James — a former sergeant in the Royal St. Vincent and the Grenadines Police Force, who resides in East Flatbush in Brooklyn with his daughter, Hazel Morris — was presented with the award at the group’s Anniversary Celebration Gala and Awards Presentation at the Friends of Crown Heights Educational Center.

The son and last child of the late Weston and Adina James, James, as a boy, said he grew up in a “relatively poor and stringent environment,” crediting his sister, Eulyn, for his upbringing after his mother’s death,” when he was only five months old.

He said the South Rivers Methodist School in St. Vincent and the Grenadines, together with the Methodist Church and the community, provided “love, strength and hope” in shaping his character.

On Aug. 10, 1942, James said he enlisted in the Royal St. Vincent and the Grenadines Police Force (RSVGPF), with the number, 29.

He was one of six young men in training at the time. The force had a complement of 59 policemen, led by British Police Chief, Jenkins. James served the RSVGPF for 23 years.

He said the high point of his career was working in all police stations in St. Vincent and the Grenadines but one, Stubbs, in South Windward.

In an exclusive interview with Caribbean Life, shortly after he turned 100, on Jan. 27, 2018, James said he had no medical complications whatsoever.

“I’m glad to reach 100 and have my children, great grand-children, grand-children around to celebrate this milestone,” he said at the time in his home.

“My daughter (Hazel) does the cooking and everything,” he added. “She washes my clothes; and, when the others (children) come from St.
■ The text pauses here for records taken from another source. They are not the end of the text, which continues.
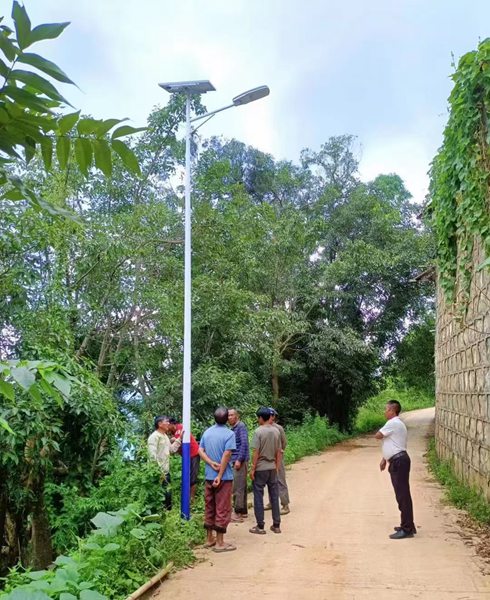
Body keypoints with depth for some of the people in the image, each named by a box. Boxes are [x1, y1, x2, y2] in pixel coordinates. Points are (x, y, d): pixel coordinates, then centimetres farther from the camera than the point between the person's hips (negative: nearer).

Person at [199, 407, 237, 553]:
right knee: (222, 509, 1)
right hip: (223, 477, -6)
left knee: (209, 508, 14)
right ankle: (220, 543, 5)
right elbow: (226, 456, -19)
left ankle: (209, 539, 23)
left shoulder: (207, 432, 6)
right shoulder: (229, 434, -13)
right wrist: (220, 476, -16)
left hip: (209, 476, 6)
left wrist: (212, 463, -9)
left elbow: (200, 450, 0)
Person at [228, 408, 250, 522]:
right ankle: (243, 511, 20)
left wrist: (239, 460, -20)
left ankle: (237, 512, -3)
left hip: (240, 461, -9)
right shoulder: (233, 428, 16)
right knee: (241, 487, 14)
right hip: (235, 460, 9)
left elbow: (244, 443, -18)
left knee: (237, 487, -7)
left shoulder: (241, 426, -11)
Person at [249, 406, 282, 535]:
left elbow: (256, 452, -15)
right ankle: (276, 525, 17)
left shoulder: (258, 431, -14)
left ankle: (260, 526, 8)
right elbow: (278, 451, 7)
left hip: (260, 468, -5)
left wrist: (252, 469, -8)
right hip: (272, 468, 5)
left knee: (258, 496, 4)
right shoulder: (276, 431, 2)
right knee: (274, 496, 11)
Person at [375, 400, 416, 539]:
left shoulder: (393, 423, -15)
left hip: (399, 461, -11)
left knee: (403, 495, -8)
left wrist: (381, 431, 8)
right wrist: (384, 459, 23)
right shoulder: (396, 423, 19)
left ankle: (407, 529, -6)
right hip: (397, 461, 11)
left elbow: (378, 436, -12)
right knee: (402, 495, 15)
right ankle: (406, 525, 23)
Vincent and the Grenadines, they do it (help out with cooking and other chores).”

James said he “used to go to the kitchen to cook, got up in the morning and do my own coffee,” a few months before he attained 100.

But he added that Hazel [Morris], an employee at nearby Kingsbrook Jewish Medical Center, has forbidden him from cooking or making his own coffee.
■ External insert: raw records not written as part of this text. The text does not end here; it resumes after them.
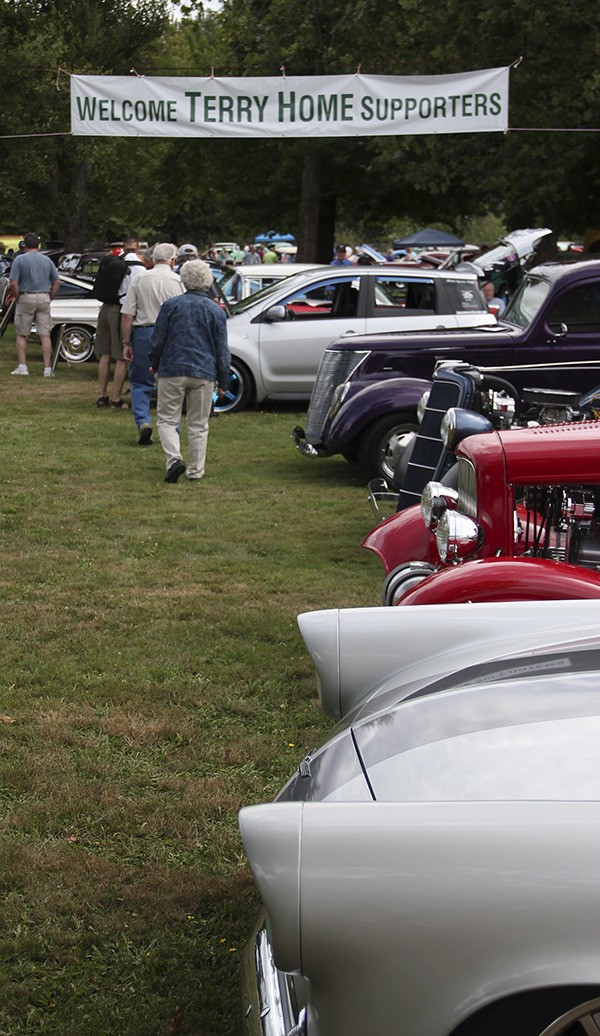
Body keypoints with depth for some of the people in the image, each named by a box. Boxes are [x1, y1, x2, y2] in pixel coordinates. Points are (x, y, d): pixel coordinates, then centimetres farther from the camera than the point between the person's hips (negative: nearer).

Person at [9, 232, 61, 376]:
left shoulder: (19, 259, -6)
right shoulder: (47, 260, 6)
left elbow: (13, 283, -13)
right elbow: (57, 282, 7)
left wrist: (18, 298, -1)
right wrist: (49, 298, 12)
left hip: (26, 298, -3)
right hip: (44, 299, 3)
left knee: (21, 334, 9)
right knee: (45, 335, 3)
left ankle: (22, 366, 6)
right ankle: (47, 369, 2)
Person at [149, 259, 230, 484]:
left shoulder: (171, 305, -2)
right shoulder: (216, 311, 2)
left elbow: (157, 340, 2)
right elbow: (222, 350, 4)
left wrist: (155, 364, 20)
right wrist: (223, 381, 12)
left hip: (173, 371, -1)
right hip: (204, 375, 1)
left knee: (167, 419, 5)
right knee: (198, 425, 9)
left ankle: (174, 458, -17)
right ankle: (195, 471, 10)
James said his father went to the Great Beyond in his 90s, and that most of his siblings — five brothers and two sisters — died in their 90s, as well.

As a boy growing up in South Rivers, James said he was very active in sports, particularly cricket. He was a middle order batsman and leg-spin bowler.

He said river fish — suck stone (sucker), mullet, macock, cray fish, among others — and root and other vegetables sustained him, and many others in the small village, as a youth.

He said he goes to bed, on average, between 12:00 midnight and 1 am every day, and gets up between 9 and 10 am.

James said, while he watches sports — wrestling, boxing, baseball and cricket, among others — on a huge, flat-screen TV in the living room all day, he does not nap.

After retiring from the force, he managed Sunset Blenders in capital Kingstown for more than five years before joining the Ministry of Agriculture and Trade as a price control inspector, working with, among others, former Prime Minister, James F. Mitchell.

In 1980, James migrated to Brooklyn and has been living in the same apartment ever since.

He said he worked in security at Pace University in lower Manhattan for 10 years before hanging up his hat.

In the course of his life, he said he married twice: Both wives are dead.

He married Hyacinth Edna Nanton, who died in 1975, while serving in the RSVGPF. That union produced Angella, Gail and Hazel.

But Gail said the number of children her father “sired increased as he moved from one out-station to the next (as a police officer).” That is also typical of some, if not most, police officers in St. Vincent and the Grenadines.

James told Caribbean Life that he has 15 children. He did not identify all of them.

After migrating to the US, James said he married another compatriot, Millicent Williams.